Всякий, кто знает Францию или Шампань, — что вовсе не одно и то же, — или, вернее, всякий, кто знает захолустные городки, может догадаться, что у г-жи Марион в этот вечер собралась масса народу. Успех сына Жиге рассматривался как решительная победа над графом де Гондревилем, и независимость Арси в проведении выборов казалась теперь прочно и навсегда обеспеченной. Известие о кончине бедного Шарля Келлера было воспринято как перст божий и заставило притихнуть всех конкурентов. Антонен Гулар, Фредерик Маре, Оливье Вине, г-н Мартене — словом, все представители власти, посещавшие до сих пор этот салон, который, казалось, никак нельзя было заподозрить в несогласии с правительством, избранным волею народа в июле 1830 года, пришли, как всегда, но снедаемые страстным любопытством, — им не терпелось посмотреть, как отнесется ко всему этому семейство Бовизажей.
В гостиной, где все было приведено в порядок, не наблюдалось ни малейших следов того собрания, которое, казалось, решило судьбу молодого Симона. В восемь часов на четырех ломберных столах — за каждым партия по четыре игрока — уже шла игра. В маленькой гостиной и в столовой было полным-полно народу. Никогда еще, если не считать бальных вечеров или каких-нибудь торжественных празднеств, г-же Марион не приходилось видеть в дверях своей гостиной такой огромной толпы, которая, вытягиваясь, подобно хвосту кометы, медленно вливалась в столовую.

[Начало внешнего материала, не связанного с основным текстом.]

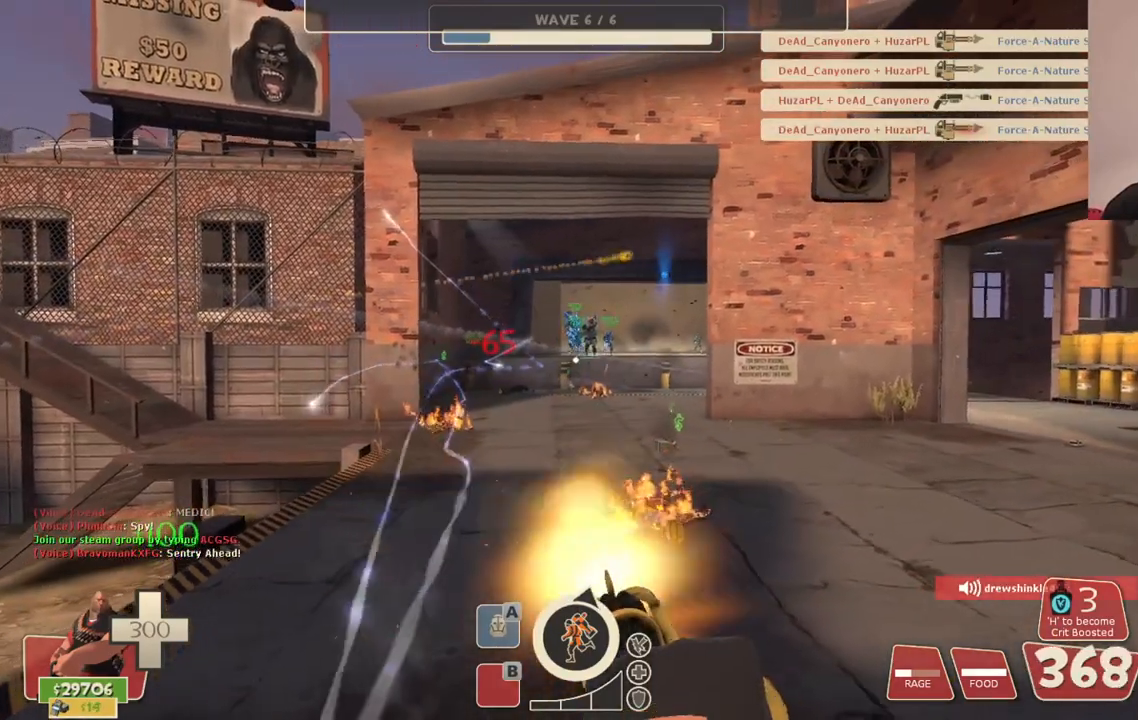
{"buttons": ["L2", "R2"], "left_stick": "down-right", "right_stick": "center", "events": []}
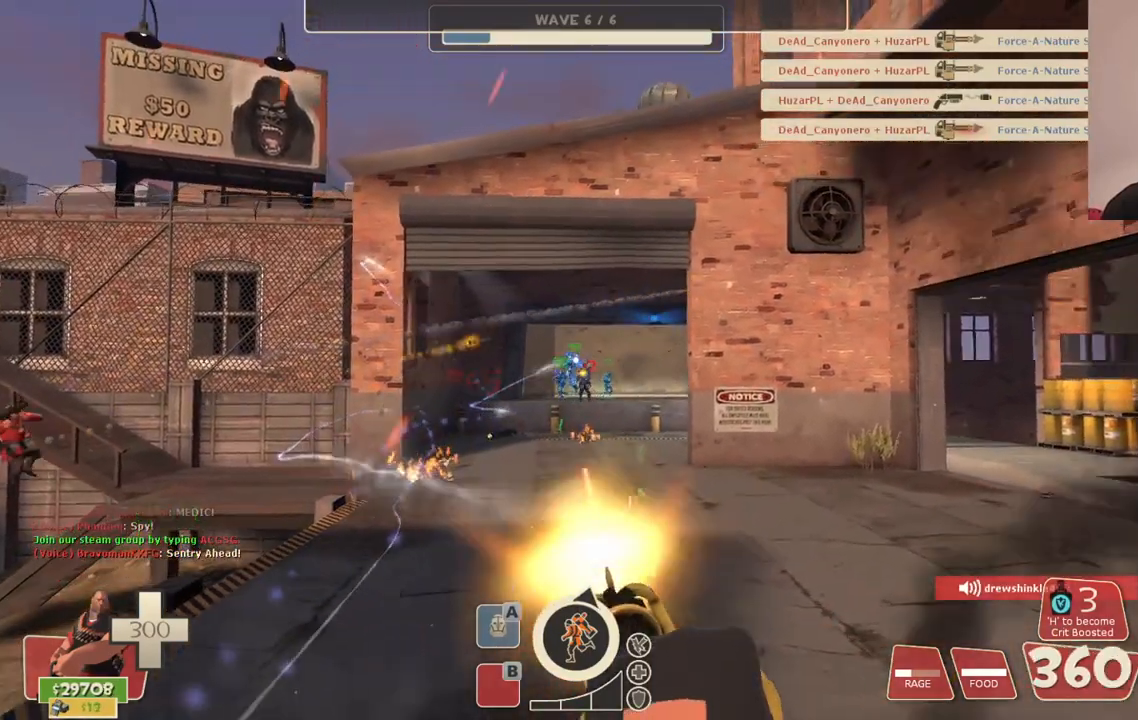
{"buttons": ["L2", "R2"], "left_stick": "down-right", "right_stick": "center", "events": []}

— Смотрите, вот заря успеха, — сказал Оливье, показывая ей на это пышное зрелище, столь отрадное для хозяйки дома, которая любит устраивать приемы.

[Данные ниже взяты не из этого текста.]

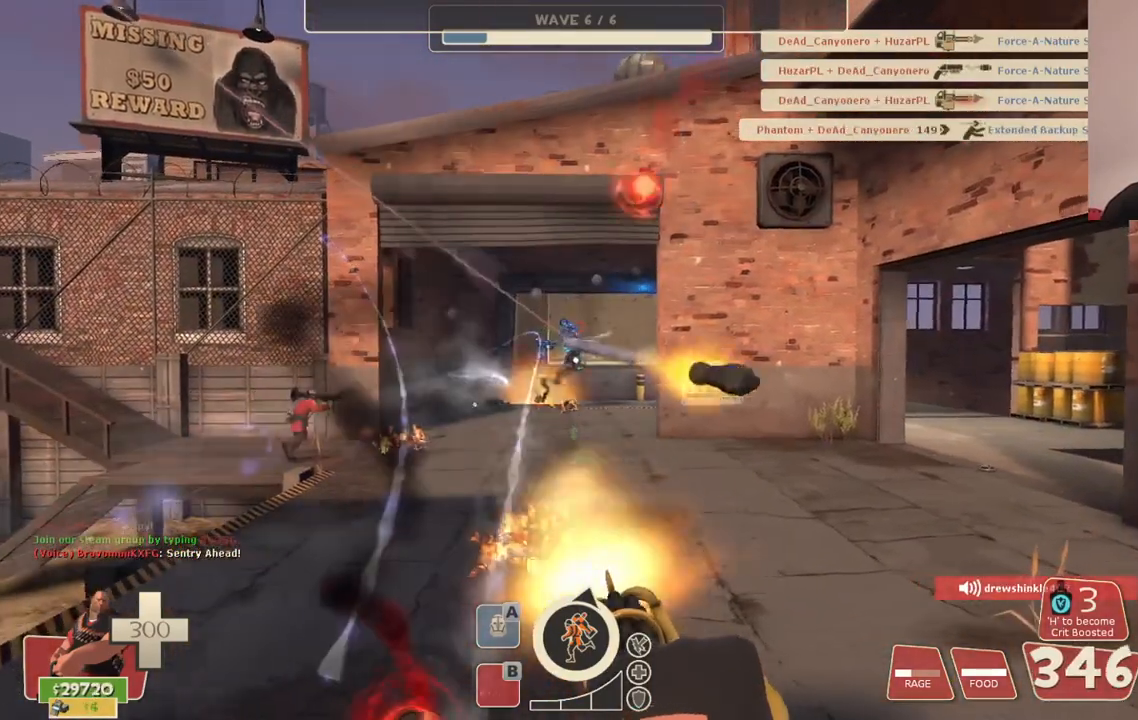
{"buttons": ["L2", "R2"], "left_stick": "center", "right_stick": "center", "events": [[217, "left_stick", "down"], [400, "left_stick", "center"]]}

— Кто знает, Симон может далеко пойти... — отвечала г-жа Марион. — Мы живем в такое время, когда люди настойчивые и осмотрительные могут добиться всего...
Эти слова предназначались не столько для Вине, сколько для г-жи Бовизаж, которая как раз в эту минуту появилась с дочкой и подошла поздравить свою приятельницу.
Чтобы уклониться от всяких окольных выспрашиваний и не слышать никаких замечаний, сделанных в сторону, мать Сесили направилась к ломберному столу и села играть в вист с твердым намерением выиграть сто фишек. Сто фишек — это пятьдесят су! Когда кому-нибудь из игроков случится проиграть такую сумму, в Арси об этом идут разговоры целых два дня.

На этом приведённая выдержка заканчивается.